Зачем он сказал это? Кто когда-либо слышал о черном мече?

- Мне это не нравится, — сказала Торси, осматриваясь. — Я рада, что мы вместе, это хорошо… Но… вода… И даже нет птиц. Когда я очнулась, ты перевязывал отца.

Снова Джарик был потрясен.

- Я пере… но это же чепуха! Скажи мне правду. — Он забыл о веслах. Лодка плыла по течению, и привидения шептались вокруг ее бортов плещущими голосами.

- Ты стоял на коленях перед ним, — сказала Торси, глядя на Джарика. Ты перевязывал его и что-то бормотал про себя. Я… я вышла из кустов и заговорила с тобой, но ты ничего не сказал.
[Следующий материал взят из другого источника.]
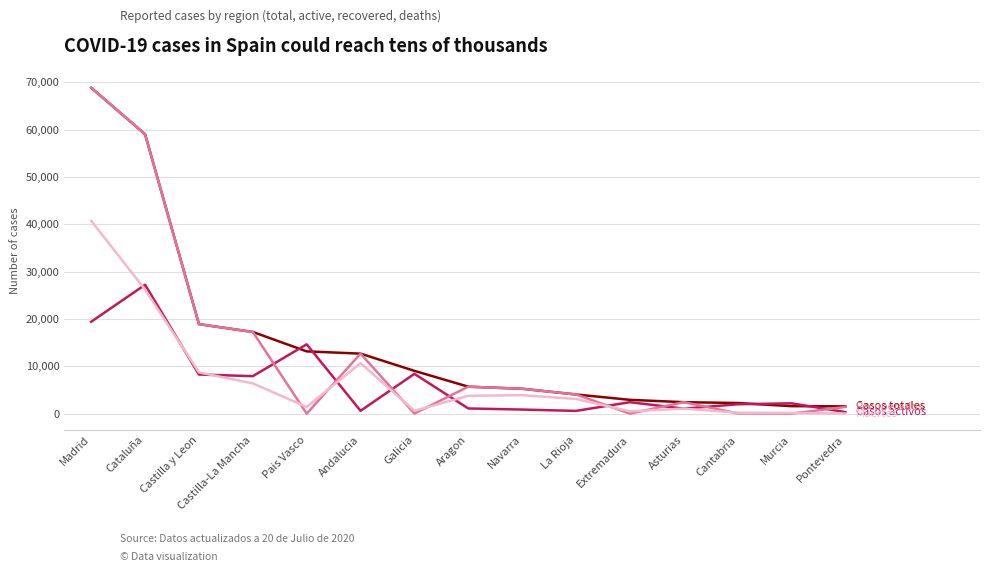

Which label corresponds to the largest value in the chart?

Madrid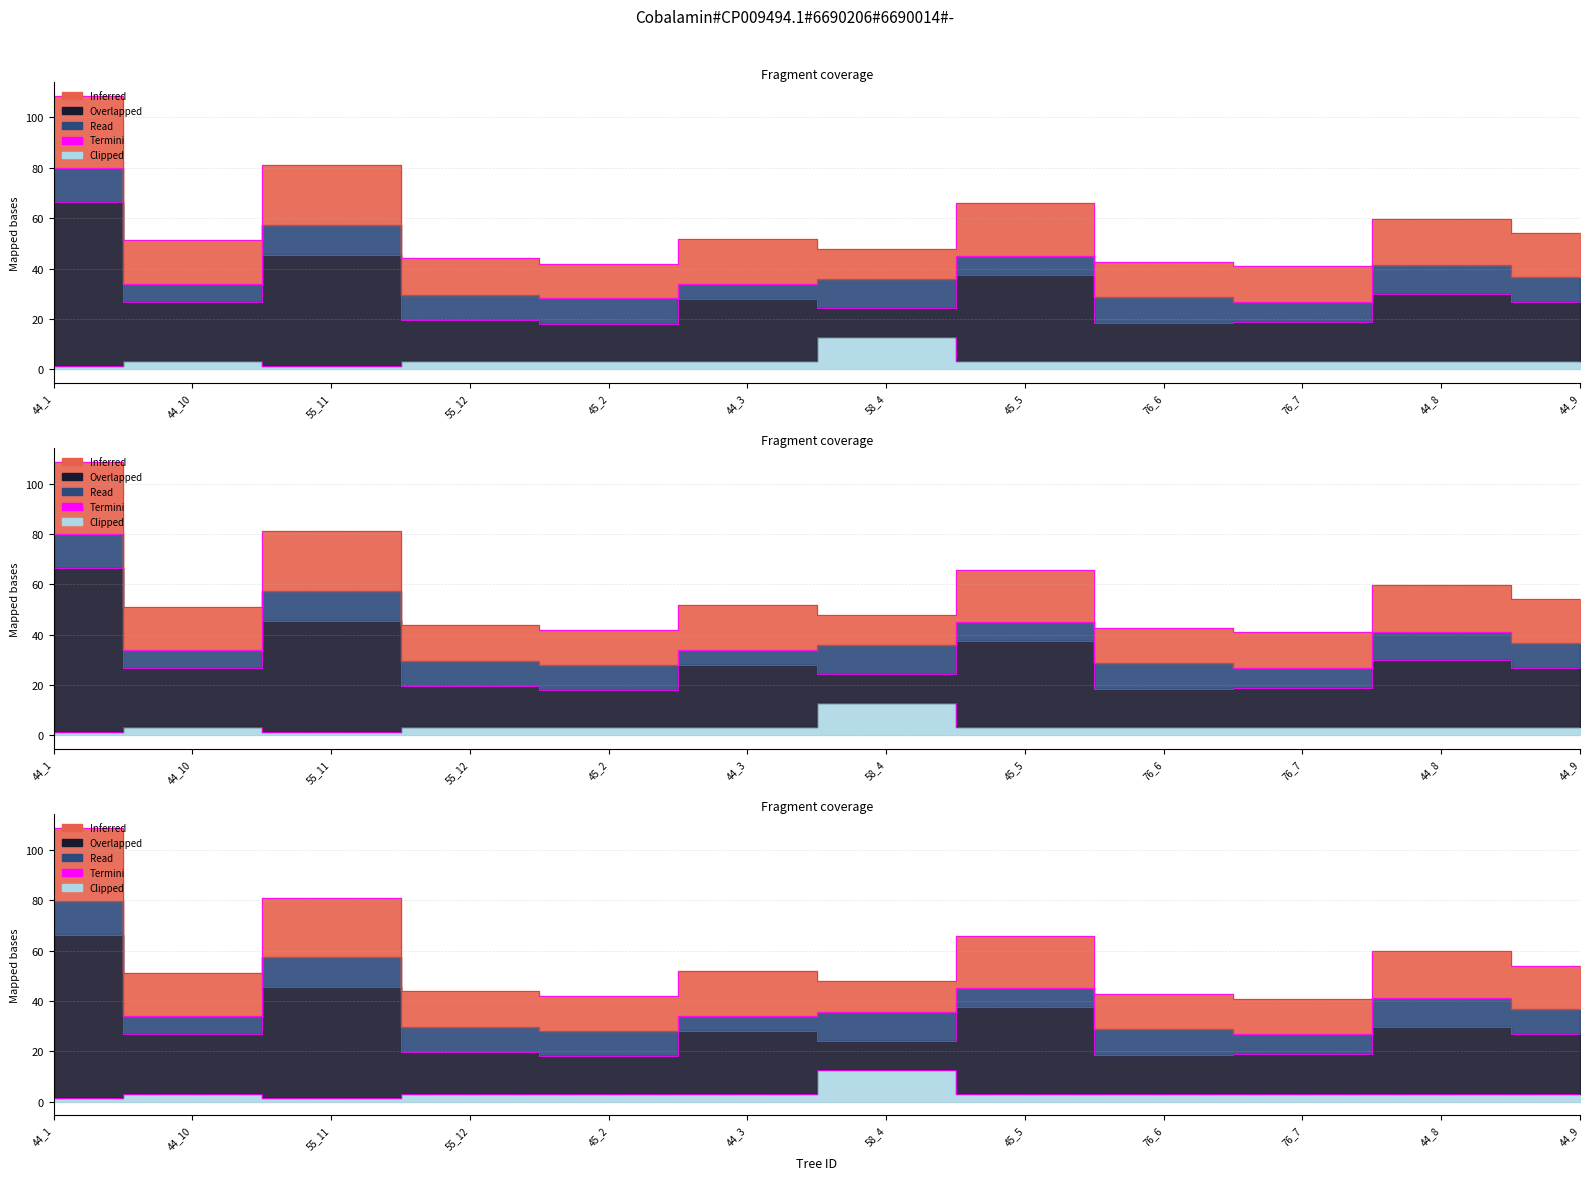

Does the chart display data point markers on the line(s)?

No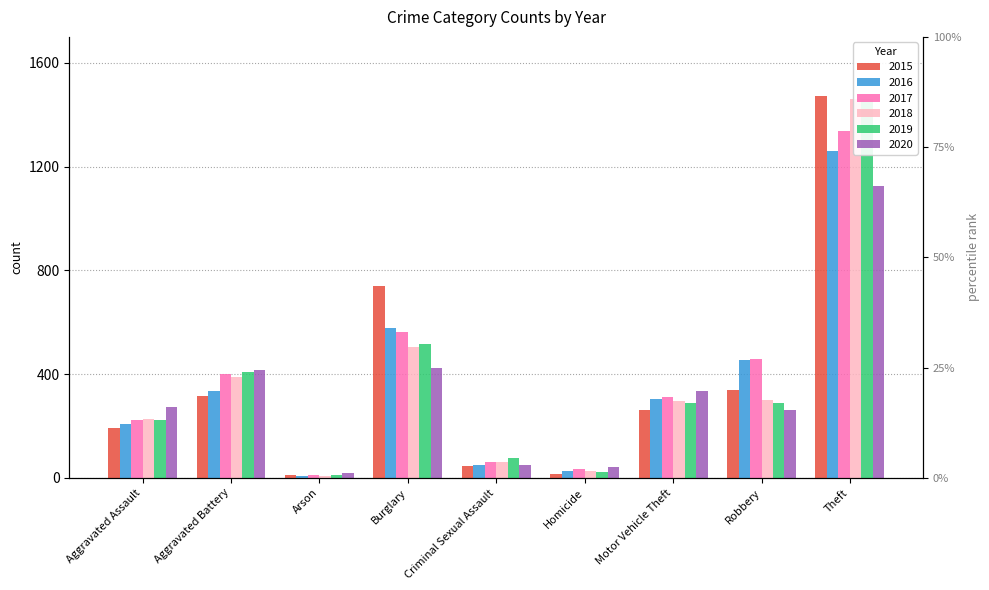

How many groups of bars are there?

9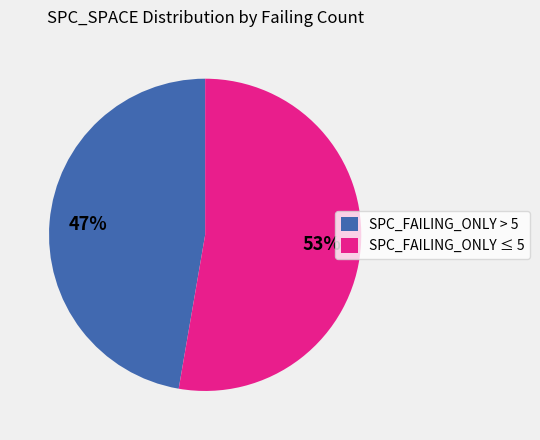

What is the largest slice in the pie chart?

SPC_FAILING_ONLY ≤ 5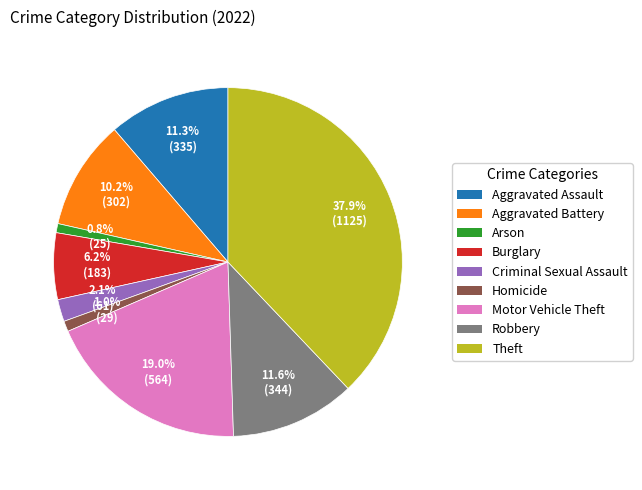

What is the largest slice in the pie chart?

Theft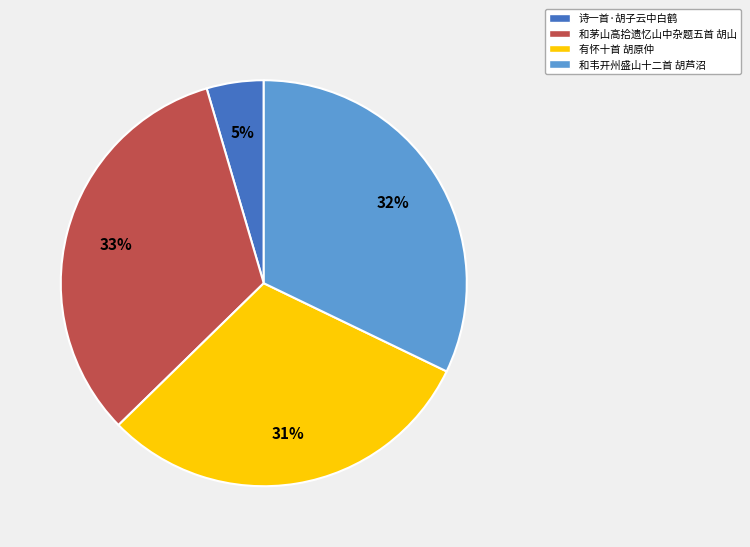

Which category has the biggest portion of the pie?

和茅山高拾遗忆山中杂题五首 胡山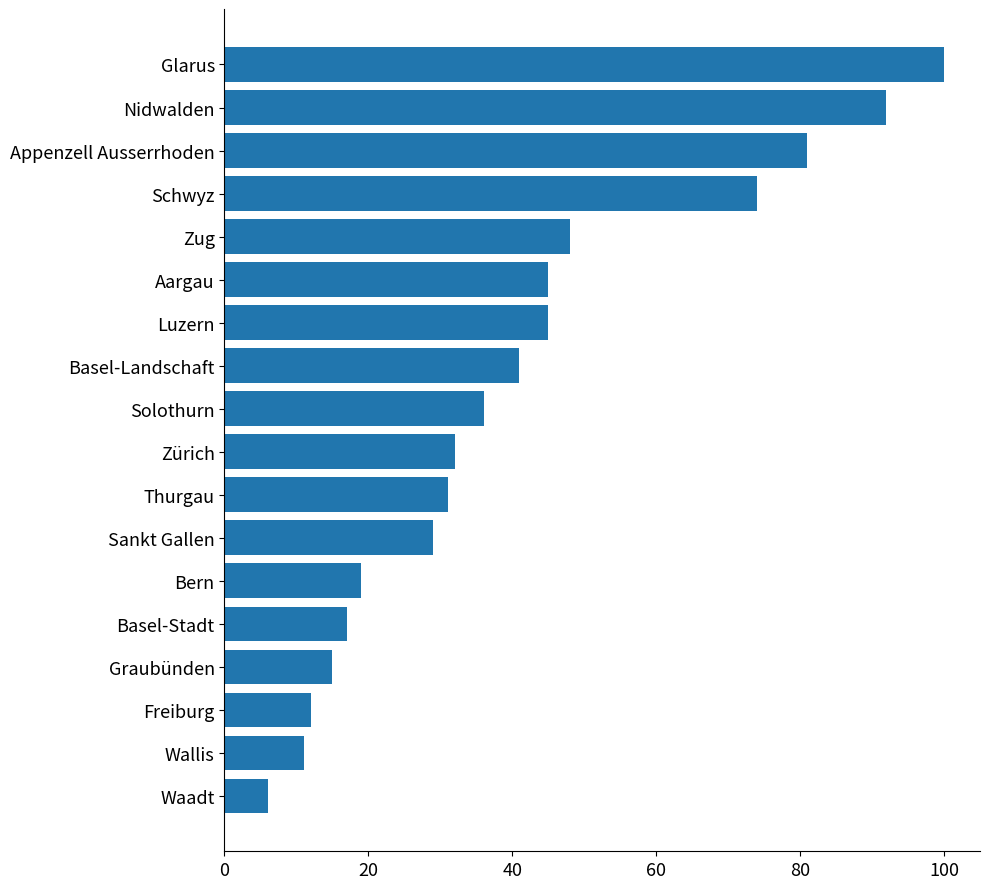

The value at Basel-Landschaft is 41. True or false?

True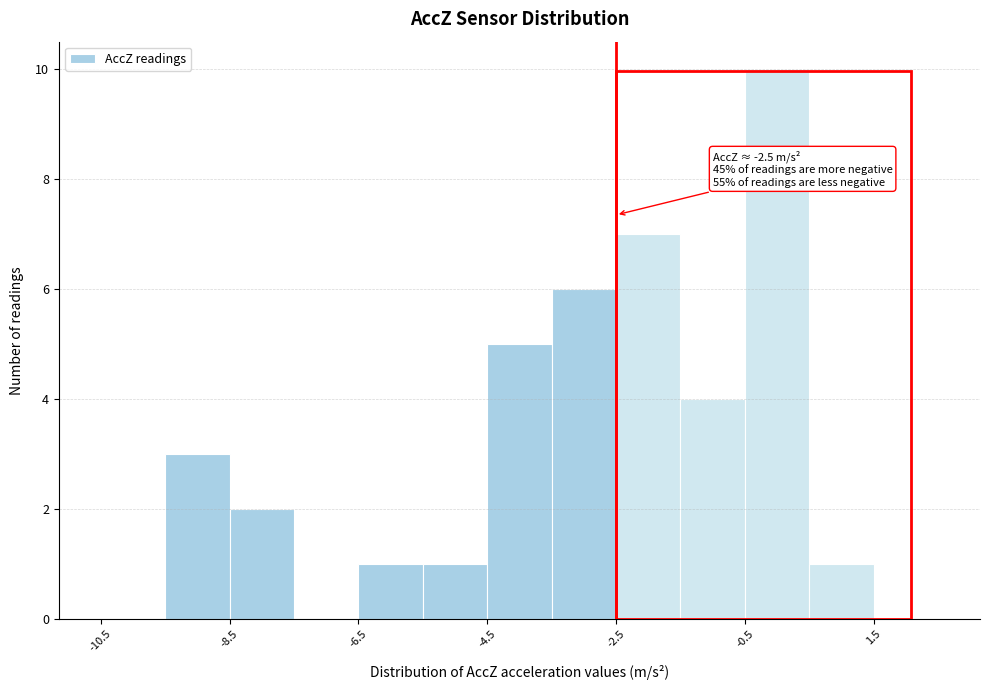

Over which range of the x-axis is the bar tallest?

-0.5 to 0.5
Тогда я осмотрелась кругом и стала плакать, ты плакал тоже.

Увидев изменившееся выражение его лица, его глаз, она сказала:

- Может, это из-за дыма? Ты знаешь, что я люблю тебя, Чаир-ик. Может, дым помешал мне хорошо рассмотреть. Я спросила тебя, где мать, и ты ответил, что мне лучше не смотреть. Ты сказал так, будто был стар и мудр, и я не стала смотреть. Ты сказал так, будто был стар и мудр, и я послушалась, я послушалась. Я спросила, что ты делаешь, и ты ответил, что знаешь, что делаешь — ты перевязываешь рану отца. И ты сказал, что знаешь, что он мертв. Знаешь, что рана его смертельна, но ты считаешь, что это неправильно, что он лежит и истекает кровью. Я сказала, что это теперь не имеет значения, Джарик, что мы теперь будем делать? И тогда ты посмотрел на меня, как настоящий мужчина, и ты сказал, что тебя зовут не Чаир-ик.

«Ты сошла с ума», — подумал он, но не сказал. Однажды Бавериник сошел с ума и говорил странные слова. Торси тоже говорит очень странно. То, что произошло, лишило ее разума. Джарик вспомнил, как отец говорил, что разные несчастья могут свести человека с ума. Хорошо, что рядом с ней есть сильный, отважный мужчина, который может позаботиться о ней. Бедная Торси.

- Меня зовут Джарик.

- Я знаю. Но тогда ты сказал, что тебя зовут не так. Я подумала, что ты… ты… что ты сошел с ума.

Джарик громко расхохотался. Он!

- Да, я так подумала, — сказала Торси, — и заплакала. А ты продолжал перевязывать отца и делал это так искусно, как я никогда в жизни не видела. И потом я спросила, кто же ты.

Джарик вспомнил про весла в своих руках. Он начал грести.

- И что я сказал?

- Ты назвал меня маленькой дурой, сумасшедшей и сказал, что тебя зовут Сак. И я перепугалась, Чаир-ик.

- Как я мог сказать это? Я ведь спал. Я ничего не помню.

- Ты сказал это, Чаир-ик.

Он не ответил.

- Ты помнишь, как перевязывал отца?

Он резко дернул весла, одно из них вырвалось из рук, и он упал, ударившись спиной и коленом.

- Нет!

И тогда Торси сказала:

- Ты ударился, давай я погребу, Чаир-ик.

Джарик смотрел на свою сестру, которая была лишь на восемь месяцев старше, и не мог придумать, что же сказать. Он продолжал грести. Затем он обернулся через плечо. Впереди ничего не было.